- Estudos na Austrália mostram que a espécie Carter’s freshwater mussel está vulnerável à extinção e que habitats artificiais podem ajudar a mantê-la.
- Pesquisadores acompanharam doze sítios entre 2020 e 2024, sendo seis naturais e seis artificiais, como lagos de fazenda e canais de drenagem.
- A densidade de musséis foi similar entre ambientes naturais e artificiais, mas os artificiais apresentaram mais indivíduos adultos e menos jovens.
- Em ambientes naturais houve recrutamento mais recente, essencial para sustentar as populações a longo prazo.
- As larvas das musselis dependem de peixes hospedeiros para dispersão; espécies com maior diversidade de hospedeiros tendem a adaptar-se melhor a habitats artificiais, que podem, porém, oferecer tempo enquanto os rios se recuperam.
Dams, drains and other artificial habitats could buy time for threatened mussels: Study
Estudo internacional publicada na Pacific Conservation Biology analisou se há salvação para o Mussel Carter’s (*Westralunio carteri*) com o uso de habitats artificiais. Pesquisadores compararam áreas naturais e criadas entre 2020 e 2024 na Austrália.
A pesquisa avaliou 12 locais, seis em habitats naturais e seis em ambientes artificiais como barragens agrícolas e canais de drenagem, para entender densidade, distribuição e recrutamento de musséis. O motivo é a crise de extinção que envolve esses moluscos de água doce.
Entre os achados, habitats artificiais apresentam densidade semelhante à de ambientes naturais, mas com estrutura populacional diferente: mais indivíduos adultos e menos jovens, indicando menor recrutamento contínuo.
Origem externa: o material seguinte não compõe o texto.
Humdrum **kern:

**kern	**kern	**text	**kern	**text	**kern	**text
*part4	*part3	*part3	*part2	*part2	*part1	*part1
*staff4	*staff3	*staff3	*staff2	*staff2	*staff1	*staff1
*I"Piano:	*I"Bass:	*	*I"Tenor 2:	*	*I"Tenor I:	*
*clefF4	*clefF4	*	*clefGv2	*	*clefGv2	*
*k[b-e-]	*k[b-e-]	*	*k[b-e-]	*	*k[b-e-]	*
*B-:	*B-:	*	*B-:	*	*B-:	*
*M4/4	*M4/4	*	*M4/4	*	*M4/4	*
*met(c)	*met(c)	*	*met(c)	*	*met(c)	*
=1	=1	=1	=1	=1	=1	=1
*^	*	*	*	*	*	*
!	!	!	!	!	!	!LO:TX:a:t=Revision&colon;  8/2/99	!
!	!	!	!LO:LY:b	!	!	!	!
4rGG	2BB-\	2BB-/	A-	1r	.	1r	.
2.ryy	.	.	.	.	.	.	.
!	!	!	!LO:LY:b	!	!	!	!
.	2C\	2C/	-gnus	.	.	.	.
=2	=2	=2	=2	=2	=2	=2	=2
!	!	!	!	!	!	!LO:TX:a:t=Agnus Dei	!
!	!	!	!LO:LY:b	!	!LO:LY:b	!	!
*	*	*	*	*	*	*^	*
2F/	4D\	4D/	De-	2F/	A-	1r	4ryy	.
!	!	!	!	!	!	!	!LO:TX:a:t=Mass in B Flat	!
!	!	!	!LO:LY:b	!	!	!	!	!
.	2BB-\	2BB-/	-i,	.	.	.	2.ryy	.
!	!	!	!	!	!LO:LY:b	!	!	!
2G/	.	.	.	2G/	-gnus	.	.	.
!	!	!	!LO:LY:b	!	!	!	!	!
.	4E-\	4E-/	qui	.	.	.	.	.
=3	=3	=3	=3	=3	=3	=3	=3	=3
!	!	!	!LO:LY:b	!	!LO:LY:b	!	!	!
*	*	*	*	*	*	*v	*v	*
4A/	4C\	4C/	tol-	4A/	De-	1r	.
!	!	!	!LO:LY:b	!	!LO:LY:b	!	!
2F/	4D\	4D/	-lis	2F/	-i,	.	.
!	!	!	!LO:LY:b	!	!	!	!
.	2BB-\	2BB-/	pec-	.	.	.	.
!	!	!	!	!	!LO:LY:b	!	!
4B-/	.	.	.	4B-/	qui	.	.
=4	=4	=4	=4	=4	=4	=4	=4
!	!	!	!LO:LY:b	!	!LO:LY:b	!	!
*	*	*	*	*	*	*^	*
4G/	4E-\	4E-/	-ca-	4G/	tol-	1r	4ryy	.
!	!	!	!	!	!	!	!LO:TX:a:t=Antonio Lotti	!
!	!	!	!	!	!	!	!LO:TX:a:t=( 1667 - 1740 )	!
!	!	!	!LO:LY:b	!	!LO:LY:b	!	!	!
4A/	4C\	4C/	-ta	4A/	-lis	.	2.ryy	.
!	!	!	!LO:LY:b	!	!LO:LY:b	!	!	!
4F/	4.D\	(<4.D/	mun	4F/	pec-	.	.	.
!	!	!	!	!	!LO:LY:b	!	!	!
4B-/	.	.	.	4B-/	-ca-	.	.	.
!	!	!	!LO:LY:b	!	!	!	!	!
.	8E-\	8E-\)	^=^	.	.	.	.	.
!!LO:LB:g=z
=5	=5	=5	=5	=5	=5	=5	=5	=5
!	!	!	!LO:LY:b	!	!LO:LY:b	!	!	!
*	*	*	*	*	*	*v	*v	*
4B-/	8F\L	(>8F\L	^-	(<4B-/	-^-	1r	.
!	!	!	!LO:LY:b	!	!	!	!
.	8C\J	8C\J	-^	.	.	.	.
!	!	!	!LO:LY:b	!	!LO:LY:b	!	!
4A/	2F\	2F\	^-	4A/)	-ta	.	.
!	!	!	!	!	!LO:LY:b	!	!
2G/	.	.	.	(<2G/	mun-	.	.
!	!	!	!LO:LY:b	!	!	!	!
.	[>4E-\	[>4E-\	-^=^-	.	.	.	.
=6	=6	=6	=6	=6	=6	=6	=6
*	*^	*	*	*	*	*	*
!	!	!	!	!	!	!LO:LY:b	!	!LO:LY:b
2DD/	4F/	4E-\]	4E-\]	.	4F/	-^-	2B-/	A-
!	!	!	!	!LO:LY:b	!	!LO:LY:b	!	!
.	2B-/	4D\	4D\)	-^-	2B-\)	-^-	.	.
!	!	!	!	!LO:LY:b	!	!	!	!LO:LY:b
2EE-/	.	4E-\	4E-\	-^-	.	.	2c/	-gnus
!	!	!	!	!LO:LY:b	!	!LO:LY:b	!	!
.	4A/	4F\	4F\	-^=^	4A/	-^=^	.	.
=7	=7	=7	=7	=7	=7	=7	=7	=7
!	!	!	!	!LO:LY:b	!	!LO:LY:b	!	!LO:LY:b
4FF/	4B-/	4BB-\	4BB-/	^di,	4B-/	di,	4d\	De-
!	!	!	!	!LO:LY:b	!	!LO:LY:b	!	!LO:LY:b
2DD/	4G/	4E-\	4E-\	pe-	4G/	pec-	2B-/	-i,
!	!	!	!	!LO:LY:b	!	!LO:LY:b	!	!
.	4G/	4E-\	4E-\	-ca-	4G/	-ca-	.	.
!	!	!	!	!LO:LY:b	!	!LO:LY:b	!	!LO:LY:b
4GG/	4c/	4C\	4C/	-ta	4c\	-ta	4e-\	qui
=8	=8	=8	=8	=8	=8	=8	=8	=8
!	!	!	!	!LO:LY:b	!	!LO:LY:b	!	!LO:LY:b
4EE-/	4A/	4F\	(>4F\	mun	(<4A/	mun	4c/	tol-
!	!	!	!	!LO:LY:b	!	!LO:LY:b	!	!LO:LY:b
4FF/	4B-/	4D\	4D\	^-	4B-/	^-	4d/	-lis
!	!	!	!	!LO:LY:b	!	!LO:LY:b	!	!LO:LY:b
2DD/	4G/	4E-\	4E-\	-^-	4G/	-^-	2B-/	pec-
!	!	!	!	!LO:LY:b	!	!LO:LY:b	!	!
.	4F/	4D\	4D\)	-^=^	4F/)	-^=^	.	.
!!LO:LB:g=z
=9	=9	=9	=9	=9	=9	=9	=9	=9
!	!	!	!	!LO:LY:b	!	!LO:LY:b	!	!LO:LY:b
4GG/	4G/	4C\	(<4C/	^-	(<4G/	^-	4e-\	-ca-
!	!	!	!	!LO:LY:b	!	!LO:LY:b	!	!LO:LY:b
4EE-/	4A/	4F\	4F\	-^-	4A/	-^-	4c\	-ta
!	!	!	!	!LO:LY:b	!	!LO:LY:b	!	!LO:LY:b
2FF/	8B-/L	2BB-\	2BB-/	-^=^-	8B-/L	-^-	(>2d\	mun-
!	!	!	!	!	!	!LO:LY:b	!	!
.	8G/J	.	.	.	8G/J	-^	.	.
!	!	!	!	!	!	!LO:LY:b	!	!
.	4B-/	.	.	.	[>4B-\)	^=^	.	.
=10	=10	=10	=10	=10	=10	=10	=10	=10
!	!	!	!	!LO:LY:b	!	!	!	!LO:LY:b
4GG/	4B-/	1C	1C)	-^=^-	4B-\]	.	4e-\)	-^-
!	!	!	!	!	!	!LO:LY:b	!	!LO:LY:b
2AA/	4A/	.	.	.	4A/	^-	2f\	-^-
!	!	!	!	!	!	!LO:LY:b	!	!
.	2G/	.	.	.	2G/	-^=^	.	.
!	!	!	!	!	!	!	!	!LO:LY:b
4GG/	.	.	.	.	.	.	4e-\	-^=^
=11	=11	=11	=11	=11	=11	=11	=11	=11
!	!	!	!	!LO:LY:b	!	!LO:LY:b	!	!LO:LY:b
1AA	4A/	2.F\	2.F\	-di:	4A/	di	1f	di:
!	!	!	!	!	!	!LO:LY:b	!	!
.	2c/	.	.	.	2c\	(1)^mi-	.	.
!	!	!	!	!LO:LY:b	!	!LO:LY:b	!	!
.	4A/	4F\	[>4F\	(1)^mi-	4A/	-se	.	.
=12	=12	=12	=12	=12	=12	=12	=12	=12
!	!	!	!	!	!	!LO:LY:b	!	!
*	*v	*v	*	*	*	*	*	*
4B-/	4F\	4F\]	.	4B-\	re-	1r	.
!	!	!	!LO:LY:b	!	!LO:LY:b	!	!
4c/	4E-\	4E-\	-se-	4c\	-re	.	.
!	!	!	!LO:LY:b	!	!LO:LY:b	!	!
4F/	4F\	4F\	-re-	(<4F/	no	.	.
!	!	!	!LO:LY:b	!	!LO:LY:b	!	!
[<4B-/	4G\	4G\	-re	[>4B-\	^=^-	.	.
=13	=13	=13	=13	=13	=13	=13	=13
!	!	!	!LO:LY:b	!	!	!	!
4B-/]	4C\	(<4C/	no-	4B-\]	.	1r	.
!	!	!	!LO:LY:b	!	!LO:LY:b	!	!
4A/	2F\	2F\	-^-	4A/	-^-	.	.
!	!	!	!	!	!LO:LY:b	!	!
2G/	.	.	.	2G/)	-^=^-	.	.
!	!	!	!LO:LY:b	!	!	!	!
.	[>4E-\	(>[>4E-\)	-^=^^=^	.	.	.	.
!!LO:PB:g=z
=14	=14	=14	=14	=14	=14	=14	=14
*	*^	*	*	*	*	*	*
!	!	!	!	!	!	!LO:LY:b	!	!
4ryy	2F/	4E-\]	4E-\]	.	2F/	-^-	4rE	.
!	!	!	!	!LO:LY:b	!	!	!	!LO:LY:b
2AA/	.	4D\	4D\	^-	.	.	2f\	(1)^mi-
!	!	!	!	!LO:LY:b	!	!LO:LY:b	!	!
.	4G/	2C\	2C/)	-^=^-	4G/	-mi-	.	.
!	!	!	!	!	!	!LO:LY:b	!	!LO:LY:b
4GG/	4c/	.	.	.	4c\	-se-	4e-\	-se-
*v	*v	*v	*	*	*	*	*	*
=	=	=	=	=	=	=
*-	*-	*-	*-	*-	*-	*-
Recrutamento constante é essencial para a sobrevivência a longo prazo.
Resultado e interpretação
Especialistas destacam que povos de água doce, embora vulneráveis, podem se beneficiar de habitats artificiais como “arca” temporária, desde que haja restauração de rios e manejo de fatores como intrusão salina e secas. A pesquisa reforça a necessidade de ações conservacionistas complementares.
A equipe liderada por Jake Daviot, da Murdoch University, ressalta que manter habitats naturais é insubstituível, mas ambientes criados podem ganhar tempo para populações de musséis se as bacias hidrográficas se recuperarem. O estudo aponta direção para gestão adaptativa.